Task instructions — Restrict the output to the lines below starting at the one that contains "ring mcp: (6, 346)" and ending at the one that contains "middle tip: (560, 345)", and restate them word for word, both ends included.

--- Data under study Enclosed Below ---

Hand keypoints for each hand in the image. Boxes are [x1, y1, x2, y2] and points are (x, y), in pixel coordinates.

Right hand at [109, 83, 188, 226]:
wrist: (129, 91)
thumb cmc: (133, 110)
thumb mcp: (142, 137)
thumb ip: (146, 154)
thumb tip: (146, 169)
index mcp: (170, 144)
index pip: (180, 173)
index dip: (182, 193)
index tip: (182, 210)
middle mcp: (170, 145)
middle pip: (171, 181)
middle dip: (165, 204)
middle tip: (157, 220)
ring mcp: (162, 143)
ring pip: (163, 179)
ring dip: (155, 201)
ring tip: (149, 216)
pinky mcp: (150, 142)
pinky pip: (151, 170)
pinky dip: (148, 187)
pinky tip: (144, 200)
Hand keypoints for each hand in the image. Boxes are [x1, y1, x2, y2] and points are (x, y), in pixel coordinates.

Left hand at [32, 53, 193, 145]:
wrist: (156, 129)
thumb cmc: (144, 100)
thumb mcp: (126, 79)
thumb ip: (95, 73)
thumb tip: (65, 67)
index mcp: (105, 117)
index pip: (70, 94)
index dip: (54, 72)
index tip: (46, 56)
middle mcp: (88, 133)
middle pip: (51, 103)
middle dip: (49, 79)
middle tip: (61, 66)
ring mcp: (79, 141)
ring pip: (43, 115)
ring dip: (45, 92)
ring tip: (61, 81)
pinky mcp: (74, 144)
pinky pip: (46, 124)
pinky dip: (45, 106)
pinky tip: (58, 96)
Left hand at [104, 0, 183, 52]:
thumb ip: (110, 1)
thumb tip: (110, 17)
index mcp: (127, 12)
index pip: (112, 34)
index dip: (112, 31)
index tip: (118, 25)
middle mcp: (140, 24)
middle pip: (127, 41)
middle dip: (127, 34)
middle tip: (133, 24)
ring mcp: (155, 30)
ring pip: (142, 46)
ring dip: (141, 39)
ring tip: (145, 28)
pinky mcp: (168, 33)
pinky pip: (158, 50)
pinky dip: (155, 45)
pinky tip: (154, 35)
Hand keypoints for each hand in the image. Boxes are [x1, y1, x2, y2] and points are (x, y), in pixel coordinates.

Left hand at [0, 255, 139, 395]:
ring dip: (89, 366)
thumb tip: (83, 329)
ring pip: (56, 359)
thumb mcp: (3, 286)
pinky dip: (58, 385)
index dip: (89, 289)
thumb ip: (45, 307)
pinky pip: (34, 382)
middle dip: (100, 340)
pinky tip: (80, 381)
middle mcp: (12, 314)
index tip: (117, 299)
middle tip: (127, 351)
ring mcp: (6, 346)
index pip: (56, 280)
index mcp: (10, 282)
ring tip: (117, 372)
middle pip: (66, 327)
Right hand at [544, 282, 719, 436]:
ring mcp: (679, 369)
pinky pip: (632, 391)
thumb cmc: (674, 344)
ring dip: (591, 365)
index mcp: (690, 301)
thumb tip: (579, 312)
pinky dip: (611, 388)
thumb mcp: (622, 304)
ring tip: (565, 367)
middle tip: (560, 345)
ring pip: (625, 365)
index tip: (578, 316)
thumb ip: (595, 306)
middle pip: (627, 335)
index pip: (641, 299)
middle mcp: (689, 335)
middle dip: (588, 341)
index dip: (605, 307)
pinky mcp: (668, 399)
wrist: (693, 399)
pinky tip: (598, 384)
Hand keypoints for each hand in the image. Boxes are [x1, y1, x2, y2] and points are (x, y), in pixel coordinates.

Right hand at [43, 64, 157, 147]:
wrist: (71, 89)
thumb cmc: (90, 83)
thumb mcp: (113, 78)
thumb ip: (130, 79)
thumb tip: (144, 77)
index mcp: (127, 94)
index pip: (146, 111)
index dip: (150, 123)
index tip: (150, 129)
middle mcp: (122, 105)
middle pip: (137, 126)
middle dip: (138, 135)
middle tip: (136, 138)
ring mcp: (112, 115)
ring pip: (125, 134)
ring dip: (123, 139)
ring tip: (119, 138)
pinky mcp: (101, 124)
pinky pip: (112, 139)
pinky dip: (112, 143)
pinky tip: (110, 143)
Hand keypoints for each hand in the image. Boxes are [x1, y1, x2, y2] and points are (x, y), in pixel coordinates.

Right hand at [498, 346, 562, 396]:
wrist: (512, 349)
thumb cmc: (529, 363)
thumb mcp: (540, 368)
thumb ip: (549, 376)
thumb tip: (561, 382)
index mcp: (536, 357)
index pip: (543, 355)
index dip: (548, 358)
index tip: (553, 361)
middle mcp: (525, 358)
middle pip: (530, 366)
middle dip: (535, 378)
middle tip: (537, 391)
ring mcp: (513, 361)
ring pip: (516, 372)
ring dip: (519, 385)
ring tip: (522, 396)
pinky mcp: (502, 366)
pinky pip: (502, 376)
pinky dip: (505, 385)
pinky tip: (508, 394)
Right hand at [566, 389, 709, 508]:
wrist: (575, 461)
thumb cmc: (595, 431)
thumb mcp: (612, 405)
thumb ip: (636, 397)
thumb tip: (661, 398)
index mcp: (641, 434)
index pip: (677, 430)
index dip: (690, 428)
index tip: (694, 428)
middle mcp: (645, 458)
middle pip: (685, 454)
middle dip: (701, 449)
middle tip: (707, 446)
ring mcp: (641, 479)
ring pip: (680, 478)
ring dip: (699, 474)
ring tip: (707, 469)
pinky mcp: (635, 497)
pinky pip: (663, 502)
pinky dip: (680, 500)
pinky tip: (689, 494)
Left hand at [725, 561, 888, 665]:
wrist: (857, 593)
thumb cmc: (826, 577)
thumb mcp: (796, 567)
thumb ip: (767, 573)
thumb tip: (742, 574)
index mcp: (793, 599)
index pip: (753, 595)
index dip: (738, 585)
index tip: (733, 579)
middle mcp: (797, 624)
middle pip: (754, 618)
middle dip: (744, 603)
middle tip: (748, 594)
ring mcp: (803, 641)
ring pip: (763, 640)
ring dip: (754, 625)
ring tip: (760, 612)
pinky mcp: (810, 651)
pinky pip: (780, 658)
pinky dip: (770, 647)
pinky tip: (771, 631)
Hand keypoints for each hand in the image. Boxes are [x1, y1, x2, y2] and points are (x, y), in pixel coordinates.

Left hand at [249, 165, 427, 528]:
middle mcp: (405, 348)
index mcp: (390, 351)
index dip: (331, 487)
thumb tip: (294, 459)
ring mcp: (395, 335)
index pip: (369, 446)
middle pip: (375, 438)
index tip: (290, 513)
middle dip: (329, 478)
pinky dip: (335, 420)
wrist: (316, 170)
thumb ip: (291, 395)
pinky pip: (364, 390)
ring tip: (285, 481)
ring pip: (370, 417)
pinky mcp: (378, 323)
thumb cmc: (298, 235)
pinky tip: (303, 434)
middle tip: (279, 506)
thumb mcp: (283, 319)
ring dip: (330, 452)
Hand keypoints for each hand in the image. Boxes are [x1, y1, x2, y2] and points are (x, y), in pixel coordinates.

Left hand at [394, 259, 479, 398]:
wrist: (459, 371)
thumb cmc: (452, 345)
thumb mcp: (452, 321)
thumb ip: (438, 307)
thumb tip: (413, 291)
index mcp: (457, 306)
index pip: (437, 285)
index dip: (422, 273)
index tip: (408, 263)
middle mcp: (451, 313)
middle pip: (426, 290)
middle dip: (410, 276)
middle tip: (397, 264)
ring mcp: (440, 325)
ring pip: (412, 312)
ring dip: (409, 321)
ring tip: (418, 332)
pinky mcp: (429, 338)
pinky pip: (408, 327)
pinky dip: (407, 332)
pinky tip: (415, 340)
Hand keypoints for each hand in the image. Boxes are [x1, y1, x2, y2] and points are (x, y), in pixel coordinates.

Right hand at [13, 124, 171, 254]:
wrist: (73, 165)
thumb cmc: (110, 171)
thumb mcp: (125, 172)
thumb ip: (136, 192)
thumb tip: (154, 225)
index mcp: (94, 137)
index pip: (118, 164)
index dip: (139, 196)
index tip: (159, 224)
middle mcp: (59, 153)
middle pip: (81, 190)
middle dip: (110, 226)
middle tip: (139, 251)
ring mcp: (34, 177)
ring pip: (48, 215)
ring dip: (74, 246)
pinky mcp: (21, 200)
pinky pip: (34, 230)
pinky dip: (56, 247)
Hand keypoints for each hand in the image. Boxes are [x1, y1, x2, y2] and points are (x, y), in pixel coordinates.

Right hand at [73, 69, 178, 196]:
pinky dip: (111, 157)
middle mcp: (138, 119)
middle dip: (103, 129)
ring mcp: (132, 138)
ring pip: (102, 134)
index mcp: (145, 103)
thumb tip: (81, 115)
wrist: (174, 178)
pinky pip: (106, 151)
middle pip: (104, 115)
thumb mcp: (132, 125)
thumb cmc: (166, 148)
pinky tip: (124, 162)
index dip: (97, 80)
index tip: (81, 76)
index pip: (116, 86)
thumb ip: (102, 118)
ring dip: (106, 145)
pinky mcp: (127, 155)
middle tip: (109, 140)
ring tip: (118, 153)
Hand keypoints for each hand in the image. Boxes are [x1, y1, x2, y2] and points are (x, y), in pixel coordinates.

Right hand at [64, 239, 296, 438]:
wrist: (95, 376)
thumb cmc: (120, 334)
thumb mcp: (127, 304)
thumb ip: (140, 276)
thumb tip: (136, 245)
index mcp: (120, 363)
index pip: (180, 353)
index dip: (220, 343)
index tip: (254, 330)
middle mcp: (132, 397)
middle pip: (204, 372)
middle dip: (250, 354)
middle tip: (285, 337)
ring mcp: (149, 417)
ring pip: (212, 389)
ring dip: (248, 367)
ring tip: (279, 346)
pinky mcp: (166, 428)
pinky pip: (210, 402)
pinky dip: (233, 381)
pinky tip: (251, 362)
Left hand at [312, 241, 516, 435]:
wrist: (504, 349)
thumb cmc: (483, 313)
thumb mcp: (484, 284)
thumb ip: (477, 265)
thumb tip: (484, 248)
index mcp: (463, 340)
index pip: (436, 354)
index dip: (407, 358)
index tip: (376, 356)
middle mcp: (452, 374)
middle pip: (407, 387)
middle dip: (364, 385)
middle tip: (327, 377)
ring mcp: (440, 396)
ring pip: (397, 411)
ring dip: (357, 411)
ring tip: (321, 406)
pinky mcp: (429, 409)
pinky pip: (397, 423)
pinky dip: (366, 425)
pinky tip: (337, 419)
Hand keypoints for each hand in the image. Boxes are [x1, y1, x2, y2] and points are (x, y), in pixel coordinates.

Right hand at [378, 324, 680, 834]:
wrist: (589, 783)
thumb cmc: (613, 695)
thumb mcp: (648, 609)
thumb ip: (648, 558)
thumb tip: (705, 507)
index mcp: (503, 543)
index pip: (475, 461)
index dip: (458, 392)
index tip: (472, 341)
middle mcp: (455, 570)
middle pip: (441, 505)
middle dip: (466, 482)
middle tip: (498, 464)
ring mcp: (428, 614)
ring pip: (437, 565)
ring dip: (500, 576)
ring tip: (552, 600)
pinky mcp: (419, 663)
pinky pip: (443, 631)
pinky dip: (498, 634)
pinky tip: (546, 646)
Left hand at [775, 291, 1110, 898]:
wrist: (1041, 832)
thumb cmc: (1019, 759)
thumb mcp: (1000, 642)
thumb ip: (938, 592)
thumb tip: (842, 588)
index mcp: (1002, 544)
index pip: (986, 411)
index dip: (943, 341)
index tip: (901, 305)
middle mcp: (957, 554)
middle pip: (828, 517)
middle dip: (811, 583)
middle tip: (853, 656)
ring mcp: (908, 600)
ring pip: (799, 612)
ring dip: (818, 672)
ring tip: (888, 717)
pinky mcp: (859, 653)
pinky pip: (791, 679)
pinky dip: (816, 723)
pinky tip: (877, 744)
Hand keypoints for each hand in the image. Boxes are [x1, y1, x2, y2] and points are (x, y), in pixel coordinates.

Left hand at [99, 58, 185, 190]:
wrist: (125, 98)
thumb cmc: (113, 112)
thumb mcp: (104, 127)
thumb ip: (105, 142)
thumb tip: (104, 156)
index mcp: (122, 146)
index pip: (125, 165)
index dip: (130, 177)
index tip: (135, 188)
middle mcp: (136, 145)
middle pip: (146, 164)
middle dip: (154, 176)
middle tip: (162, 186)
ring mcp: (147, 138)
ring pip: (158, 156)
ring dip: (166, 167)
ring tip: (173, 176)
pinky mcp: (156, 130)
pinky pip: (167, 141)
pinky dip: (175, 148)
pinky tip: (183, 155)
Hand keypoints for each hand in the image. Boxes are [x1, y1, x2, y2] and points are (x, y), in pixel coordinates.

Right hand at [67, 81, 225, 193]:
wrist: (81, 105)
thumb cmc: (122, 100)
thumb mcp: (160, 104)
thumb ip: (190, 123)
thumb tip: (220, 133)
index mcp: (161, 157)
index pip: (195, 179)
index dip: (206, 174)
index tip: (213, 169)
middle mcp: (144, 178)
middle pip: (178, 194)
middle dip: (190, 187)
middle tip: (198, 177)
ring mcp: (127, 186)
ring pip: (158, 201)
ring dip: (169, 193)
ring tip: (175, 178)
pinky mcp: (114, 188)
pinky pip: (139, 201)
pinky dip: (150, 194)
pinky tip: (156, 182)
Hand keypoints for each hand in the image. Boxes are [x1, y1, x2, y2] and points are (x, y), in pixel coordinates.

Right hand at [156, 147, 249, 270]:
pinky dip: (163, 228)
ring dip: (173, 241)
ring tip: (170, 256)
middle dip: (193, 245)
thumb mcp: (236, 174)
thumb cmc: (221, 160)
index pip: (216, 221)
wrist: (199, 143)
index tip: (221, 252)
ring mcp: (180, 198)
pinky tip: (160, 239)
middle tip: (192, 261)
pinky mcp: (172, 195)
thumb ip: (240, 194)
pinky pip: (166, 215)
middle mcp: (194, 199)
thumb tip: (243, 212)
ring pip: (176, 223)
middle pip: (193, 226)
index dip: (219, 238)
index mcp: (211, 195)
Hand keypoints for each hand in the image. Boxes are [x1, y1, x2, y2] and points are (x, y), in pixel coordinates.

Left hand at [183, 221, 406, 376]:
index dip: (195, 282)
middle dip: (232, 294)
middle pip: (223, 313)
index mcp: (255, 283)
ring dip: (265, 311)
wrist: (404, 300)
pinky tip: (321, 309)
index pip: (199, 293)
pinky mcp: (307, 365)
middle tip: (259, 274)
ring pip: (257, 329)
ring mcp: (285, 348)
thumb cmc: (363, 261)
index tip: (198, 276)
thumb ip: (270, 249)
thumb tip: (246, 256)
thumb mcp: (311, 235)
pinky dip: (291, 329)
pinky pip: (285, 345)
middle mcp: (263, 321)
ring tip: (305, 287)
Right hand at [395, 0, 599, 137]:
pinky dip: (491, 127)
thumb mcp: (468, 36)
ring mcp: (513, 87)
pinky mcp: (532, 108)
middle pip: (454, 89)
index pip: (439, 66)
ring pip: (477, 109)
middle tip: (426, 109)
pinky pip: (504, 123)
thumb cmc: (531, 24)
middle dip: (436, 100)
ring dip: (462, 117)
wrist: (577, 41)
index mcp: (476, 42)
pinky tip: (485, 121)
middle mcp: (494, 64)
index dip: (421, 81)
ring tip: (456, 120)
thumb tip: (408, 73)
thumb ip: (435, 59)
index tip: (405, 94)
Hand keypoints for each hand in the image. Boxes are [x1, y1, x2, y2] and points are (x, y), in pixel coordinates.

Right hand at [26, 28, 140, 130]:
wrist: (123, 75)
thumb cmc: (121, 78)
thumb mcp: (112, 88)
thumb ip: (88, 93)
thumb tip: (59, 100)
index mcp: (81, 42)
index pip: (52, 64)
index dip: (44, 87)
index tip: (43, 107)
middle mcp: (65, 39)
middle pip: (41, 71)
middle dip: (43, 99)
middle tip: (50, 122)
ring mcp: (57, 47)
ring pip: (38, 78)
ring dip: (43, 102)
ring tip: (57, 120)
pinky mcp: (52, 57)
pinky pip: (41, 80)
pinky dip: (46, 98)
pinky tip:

--- End of Enclosed Data under study ---

Solution to this exercise —
ring mcp: (6, 346)
index pip: (56, 280)
index mcp: (10, 282)
ring tip: (117, 372)
middle pip: (66, 327)
Right hand at [544, 282, 719, 436]:
ring mcp: (679, 369)
pinky pip: (632, 391)
thumb cmc: (674, 344)
ring dip: (591, 365)
index mcp: (690, 301)
thumb tip: (579, 312)
pinky dip: (611, 388)
thumb mcp: (622, 304)
ring tip: (565, 367)
middle tip: (560, 345)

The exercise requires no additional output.